L'ordine chiude ai medici No Vax: "Niente tampone, restino a casa"

Il presidente Anelli esclude il ritorno in corsia di chi rifiuta l'iniezione. "L'obbligo è una misura necessaria. E poi dobbiamo dare l'esempio". Ma c'è il nodo della mancanza di personale

L'ordine chiude ai medici No Vax: "Niente tampone, restino a casa"

Tamponare la situazione. Mai come ora il termine diventa protagonista di una situazione, che sta dividendo i camici bianchi. Divampa, infatti, la polemica tra i medici, e non solo, sulla necessità di ovviare in qualche modo alla carenza in corsia. La richiesta avanzata da Giampero Avruscio, presidente della sezione padovana del sindacato dei primari ospedalieri Anpo, di far rientrare i medici No vax sospesi con obbligo di tampone, per fronteggiare la pressione alla quale sono sottoposti nuovamente gli ospedali, trova infatti le perplessità del presidente della Federazione degli Ordini dei medici, Filippo Anelli, per il quale «la legge che obbliga alla vaccinazione anti Covid gli operatori sanitari non è casuale: nasce proprio dalla necessità di garantire da una parte la sicurezza dei pazienti e dall'altra quella degli operatori, e ciò non è sempre risolvibile con il sistema dei tamponi».

Ricorda infatti che «prima del vaccino, nonostante tutti gli strumenti di protezione che avevamo, morivano tra i 60 e gli 80 medici ogni mese, da quando ci siamo vaccinati la mortalità si è quasi azzerata. Questo dato ci dice tutto. La legge sull'obbligo vaccinale per gli operatori sanitari è il frutto di una serie di valutazioni, oggi condivise da altri Stati europei che stanno introducendo un analogo obbligo: parliamo di salute pubblica con la protezione di pazienti e medici, a cui si aggiunge anche una funzione educativa, e cioè che i medici devono vaccinarsi per dare l'esempio». La questione non si porrebbe se ci fosse personale a disposizione in maniera adeguata ma purtroppo l'attuale situazione si scontra con antiche decisioni di tagli continui alla sanità, blocco delle assunzioni e tante altre scelte che hanno fatto vivere la sanità pubblica sempre in emergenza, affidandosi all'abnegazione del personale sanitario e che un evento sconvolgente come la pandemia rivela immediatamente nella sua gravità. Quindi, al di là dei fronti contrapposti sulla possibilità di ricorrere al tampone, c'è la necessità di porre rimedio subito il problema e anche per una massiccia assunzione di nuovi medici è già stato evidenziato che i giovani non possono aver l'esperienza di chi lavora in corsia da anni o soprattutto nelle terapie intensive e nel pronto soccorso. «La necessità di avere più personale negli ospedali è una esigenza che abbiamo espresso tutti, in ogni momento, e credo che il Covid abbia evidenziato questa necessità e come la programmazione sia stata inadeguata rispetto ai bisogni reali», sottolinea Anelli. E in quanto medici «siamo chiamati a una diretta responsabilità, a un maggior lavoro. Ma ritorniamo ad avere un ruolo nella società: quello di garanti della professione e della scienza. Di quelle evidenze scientifiche che oggi vedono la mortalità dieci volte minore di un anno fa, vedono numeri estremamente più bassi per i ricoveri in rianimazione», conclude, intervenendo a Milano al Convegno della Commissione Albo Odontoiatri nazionale.
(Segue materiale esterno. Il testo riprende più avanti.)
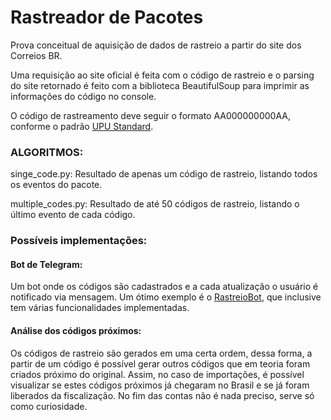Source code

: # Rastreador de Pacotes

Prova conceitual de aquisição de dados de rastreio a partir do site dos Correios BR.

Uma requisição ao site oficial é feita com o código de rastreio e o parsing do site retornado é feito com a biblioteca
BeautifulSoup para imprimir as informações do código no console.

O código de rastreamento deve seguir o formato AA000000000AA, conforme o padrão 
[UPU Standard](https://en.wikipedia.org/wiki/S10_(UPU_standard)).

### ALGORITMOS:
singe_code.py: Resultado de apenas um código de rastreio, listando todos os eventos do pacote.

multiple_codes.py: Resultado de até 50 códigos de rastreio, listando o último evento de cada código.

### Possíveis implementações:
#### Bot de Telegram:
Um bot onde os códigos são cadastrados e a cada atualização o usuário é notificado via mensagem.
Um ótimo exemplo é o [RastreioBot](https://github.com/GabrielRF/RastreioBot), que inclusive tem várias funcionalidades
implementadas.

#### Análise dos códigos próximos:
Os códigos de rastreio são gerados em uma certa ordem, dessa forma, a partir de um código é possível gerar outros códigos
que em teoria foram criados próximo do original. Assim, no caso de importações, é possível visualizar se estes códigos
próximos já chegaram no Brasil e se já foram liberados da fiscalização. No fim das contas não é nada preciso, serve só
como curiosidade.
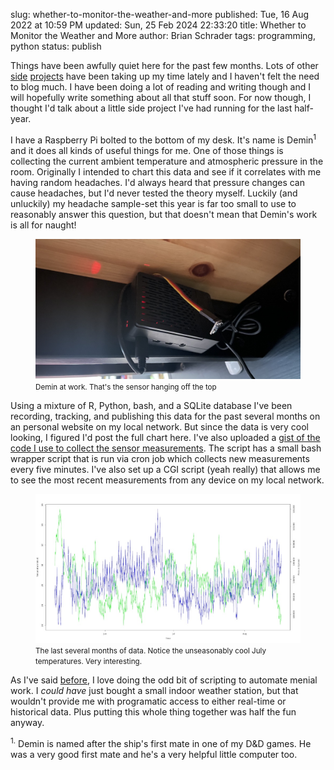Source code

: slug: whether-to-monitor-the-weather-and-more
published: Tue, 16 Aug 2022 at 10:59 PM
updated: Sun, 25 Feb 2024 22:33:20 
title: Whether to Monitor the Weather and More
author: Brian Schrader
tags: programming, python
status: publish

Things have been awfully quiet here for the past few months. Lots of other [side](/archive/the-simple-joy-of-learning-to-play-piano/) [projects](/archive/bibliography) have been taking up my time lately and I haven't felt the need to blog much. I have been doing a lot of reading and writing though and I will hopefully write something about all that stuff soon. For now though, I thought I'd talk about a little side project I've had running for the last half-year.

I have a Raspberry Pi bolted to the bottom of my desk. It's name is Demin<sup>1</sup> and it does all kinds of useful things for me. One of those things is collecting the current ambient temperature and atmospheric pressure in the room. Originally I intended to chart this data and see if it correlates with me having random headaches. I'd always heard that pressure changes can cause headaches, but I'd never tested the theory myself. Luckily (and unluckily) my headache sample-set this year is far too small to use to reasonably answer this question, but that doesn't mean that Demin's work is all for naught!

<figure class="text-center">
<img class="image-center" alt="My Personal Assistant" src="/images/blog/demin.jpg" />
<figcaption><small>Demin at work. That's the sensor hanging off the top</small></figcaption>
</figure>

Using a mixture of R, Python, bash, and a SQLite database I've been recording, tracking, and publishing this data for the past several months on an personal website on my local network. But since the data is very cool looking, I figured I'd post the full chart here. I've also uploaded a [gist of the code I use to collect the sensor measurements](https://gist.github.com/Sonictherocketman/ddf3315eaf9c979bf7341400359722ec#file-take-reading-py). The script has a small bash wrapper script that is run via cron job which collects new measurements every five minutes. I've also set up a CGI script (yeah really) that allows me to see the most recent measurements from any device on my local network.

<figure class="text-center">
<img class="image-center" alt="My Weather History" src="/images/blog/readings.jpg" />
<figcaption><small>The last several months of data. Notice the unseasonably cool July temperatures. Very interesting.</small></figcaption>
</figure>

As I've said [before](/archive/take-a-break-script-something/), I love doing the odd bit of scripting to automate menial work. I *could have* just bought a small indoor weather station, but that wouldn't provide me with programatic access to either real-time or historical data. Plus putting this whole thing together was half the fun anyway.


<div class="footnote">
    <sup>1.</sup> Demin is named after the ship's first mate in one of my D&amp;D games. He was a very good first mate and he's a very helpful little computer too.
</div>
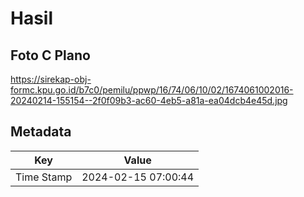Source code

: # Hasil

## Foto C Plano

https://sirekap-obj-formc.kpu.go.id/b7c0/pemilu/ppwp/16/74/06/10/02/1674061002016-20240214-155154--2f0f09b3-ac60-4eb5-a81a-ea04dcb4e45d.jpg


## Metadata

| Key        | Value               |
| ---------- | ------------------- |
| Time Stamp | 2024-02-15 07:00:44 |



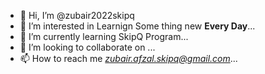 - 👋 Hi, I’m @zubair2022skipq
- 👀 I’m interested in Learnign Some thing new <b>Every Day</b>...
- 🌱 I’m currently learning SkipQ Program...
- 💞️ I’m looking to collaborate on ...
- 📫 How to reach me <i>zubair.afzal.skipq@gmail.com</i>...

<!---
zubair2022skipq/zubair2022skipq is a ✨ special ✨ repository because its `README.md` (this file) appears on your GitHub profile.
You can click the Preview link to take a look at your changes.
--->
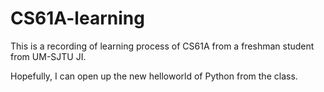 # CS61A-learning
This is a recording of learning process of CS61A from a freshman student from UM-SJTU JI.

Hopefully, I can open up the new helloworld of Python from the class.
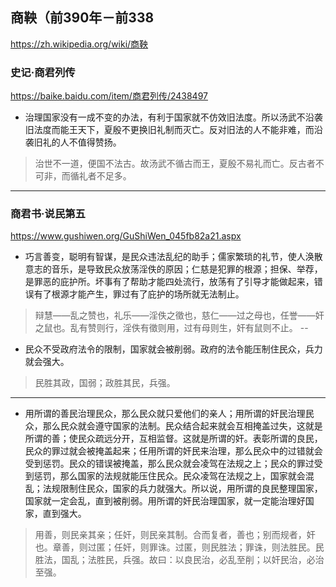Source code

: ## 商鞅（前390年－前338
https://zh.wikipedia.org/wiki/商鞅
### 史记·商君列传
https://baike.baidu.com/item/商君列传/2438497
- 治理国家没有一成不变的办法，有利于国家就不仿效旧法度。所以汤武不沿袭旧法度而能王天下，夏殷不更换旧礼制而灭亡。反对旧法的人不能非难，而沿袭旧礼的人不值得赞扬。
>治世不一道，便国不法古。故汤武不循古而王，夏殷不易礼而亡。反古者不可非，而循礼者不足多。
---
### 商君书·说民第五
https://www.gushiwen.org/GuShiWen_045fb82a21.aspx
- 巧言善变，聪明有智谋，是民众违法乱纪的助手；儒家繁琐的礼节，使人涣散意志的音乐，是导致民众放荡淫佚的原因；仁慈是犯罪的根源；担保、举荐，是罪恶的庇护所。坏事有了帮助才能四处流行，放荡有了引导才能做起来，错误有了根源才能产生，罪过有了庇护的场所就无法制止。
>辩慧——乱之赞也，礼乐——淫佚之徵也，慈仁——过之母也，任誉——奸之鼠也。乱有赞则行，淫佚有徵则用，过有母则生，奸有鼠则不止。
--
- 民众不受政府法令的限制，国家就会被削弱。政府的法令能压制住民众，兵力就会强大。
>民胜其政，国弱；政胜其民，兵强。
---
- 用所谓的善民治理民众，那么民众就只爱他们的亲人；用所谓的奸民治理民众，那么民众就会遵守国家的法制。民众结合起来就会互相掩盖过失，这就是所谓的善；使民众疏远分开，互相监督。这就是所谓的奸。表彰所谓的良民，民众的罪过就会被掩盖起来；任用所谓的奸民来治理，那么民众中的过错就会受到惩罚。民众的错误被掩盖，那么民众就会凌驾在法规之上；民众的罪过受到惩罚，那么国家的法规就能压住民众。民众凌驾在法规之上，国家就会混乱；法规限制住民众，国家的兵力就强大。所以说，用所谓的良民整理国家，国家就一定会乱，直到被削弱。用所谓的奸民治理国家，就一定能治理好国家，直到强大。
>用善，则民亲其亲；任奸，则民亲其制。合而复者，善也；别而规者，奸也。章善，则过匿；任奸，则罪诛。过匿，则民胜法；罪诛，则法胜民。民胜法，国乱；法胜民，兵强。故曰：以良民治，必乱至削；以奸民治，必治至强。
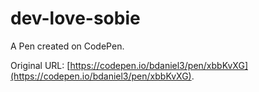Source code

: # dev-love-sobie

A Pen created on CodePen.

Original URL: [https://codepen.io/bdaniel3/pen/xbbKvXG](https://codepen.io/bdaniel3/pen/xbbKvXG).

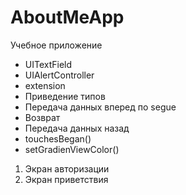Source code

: #  AboutMeApp
Учебное приложение

- UITextField
- UIAlertController
- extension
- Приведение типов
- Передача данных вперед по segue
- Возврат
- Передача данных назад
- touchesBegan()
- setGradienViewColor()

1. Экран авторизации
2. Экран приветствия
Intanto una buona notizia arriva dalla Sardegna, dove con due distinti accordi sindacali, siglati con i rappresentanti dei medici e del personale sanitario del comparto, l'assessorato regionale della Sanità ha definito i criteri per l'assegnazione delle «Rar», le Risorse aggiuntive regionali: 13 milioni di euro stanziati con la legge Omnibus, destinati, attraverso l'introduzione di

incentivi ad hoc, a dare sostegno agli ospedali in difficoltà per la carenza di personale. «Una misura di portata storica, sia per le finalità sia per le risorse impegnate», afferma il presidente della Regione, Christian Solinas.